When questioned about Sen. McCain's criticism of Egypt, Secretary of State Colin Powell told Fox News days later that while they may have people "who are not happy with what we are doing… I think it's a little odd for us to say to them, 'You have to muzzle dissent, you have to muzzle those who are speaking out against us… I think if we want them to be the kind of nations and lands that we preach about, we have to expect that if there is another point of view within that country that differs from the official point of view of the government, you have to give it the opportunity to be expressed."' The same Egyptian-government-controlled media Powell is referring to said of his visit to Egypt, in the March 2 edition of Al-Akhbar: "…the general who holds the third-highest position in the greatest country on the face of the earth, revealed that he has the brain of a bird. Colin Powell, the black American, who we thought would bring rare closeness with the Arab states, who we expected more of than we did from his predecessors, shattered our hopes and acted like a stupid teenager."

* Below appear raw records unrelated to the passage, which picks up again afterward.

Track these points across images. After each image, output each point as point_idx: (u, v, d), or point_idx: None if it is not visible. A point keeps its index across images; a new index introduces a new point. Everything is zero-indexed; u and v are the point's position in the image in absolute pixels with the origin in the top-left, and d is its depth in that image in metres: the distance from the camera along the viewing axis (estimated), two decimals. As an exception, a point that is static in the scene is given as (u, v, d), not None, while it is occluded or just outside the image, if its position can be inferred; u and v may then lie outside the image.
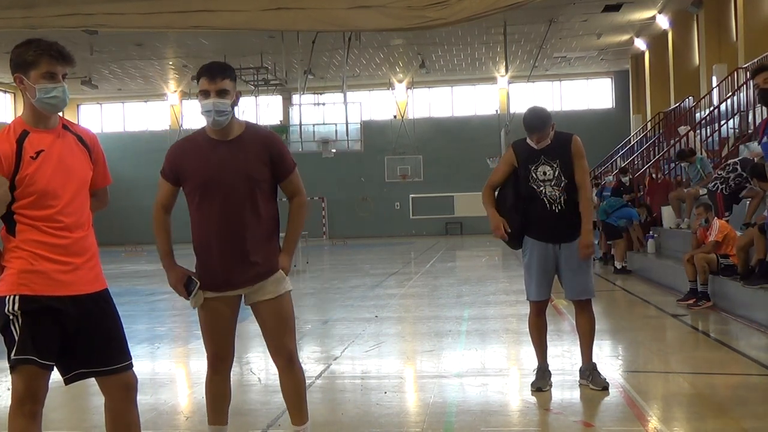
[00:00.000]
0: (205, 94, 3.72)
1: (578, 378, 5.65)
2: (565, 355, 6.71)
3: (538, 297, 5.51)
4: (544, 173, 5.34)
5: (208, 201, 3.76)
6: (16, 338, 3.02)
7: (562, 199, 5.32)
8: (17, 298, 3.03)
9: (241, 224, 3.76)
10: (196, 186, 3.78)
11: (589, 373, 5.54)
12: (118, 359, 3.24)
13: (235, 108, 3.83)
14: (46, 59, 3.07)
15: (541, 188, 5.33)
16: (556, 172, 5.32)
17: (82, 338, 3.15)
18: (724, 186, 11.46)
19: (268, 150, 3.81)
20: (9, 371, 3.10)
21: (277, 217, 3.92)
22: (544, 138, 5.35)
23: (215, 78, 3.71)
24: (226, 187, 3.73)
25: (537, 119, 5.33)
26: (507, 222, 5.41)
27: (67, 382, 3.23)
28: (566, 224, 5.35)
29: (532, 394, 5.38)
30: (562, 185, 5.32)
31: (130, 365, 3.28)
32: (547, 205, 5.33)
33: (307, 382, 6.11)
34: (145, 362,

As these sentiments are brought to the attention of Americans, there is an increased awareness of the Egyptian media's hostility towards the United States, especially after September 11. Less than a week after the attacks, a writer stated, in the September 16 edition of the government-controlled Al-Arabi: "In all honesty, and without beating around the bush: I am happy about the great number of American dead." This same paper stated on September 22: "For many long years, America made many peoples in the world cry. It was always [America] that carried out the acts; now, acts are being carried out [against] it. A cook who concocts poison must one day also taste that poison!"

A week later, the independent weekly Al-Maydan stated: "Millions across the world shouted in joy: 'America was hit!'… This call expressed the sentiments of millions across the world, whom the American master had treated with tyranny, arrogance, bullying, conceit, deceit, and bad taste — like every bully whom no one has yet put in his place. True, thousands of innocents became victims… among them Egyptians who had immigrated to the United States in search of opportunity and [a better] life; but what can a person do when the neighborhood bully gets [a blow] from behind that shakes his very existence, insults his dignity, and humiliates him? Obviously [the person] is glad, even if it is wrong to rejoice..."

That same day, a writer in the opposition paper Al-Ahrar added: "If Osama bin Laden is proven to be involved in the attacks on the U.S., I will make a statue of him and set it in my home; I will also hang his picture in my office..." The following day, General Sallah A-Din Salim (Ret.) wrote in Al-Ahrar: "Although some were sorry about the killing of innocent Americans in Washington and New York, most of [our] people derived satisfaction from the insult to the American pride, and from the shaking of the faith that the American cowboy, Little Bush, places in the intelligence apparatuses and their agents throughout the world. There was nearly an Egyptian consensus on the matter..."

One of the most striking statements from the Egyptian press came from the opposition paper Al-Usbu', on September 17. The writer detailed the pleasure he felt on learning of the terrorist attacks in the United States: "[Those moments of] exquisite, incandescent hell were the most beautiful and precious moments of my life. The towers, the walls, [symbols] of the [American] regime, were a modern, terrifying monster infiltrated by a brave and stinging hornet…"

The same Egyptian media who, before September 11, were calling for destroying the Statue of Liberty, are continuing to espouse hatred against the United States. As the issue is increasingly debated in Washington, one would hope that the Egyptian press will come to recognize the consequences of incendiary words.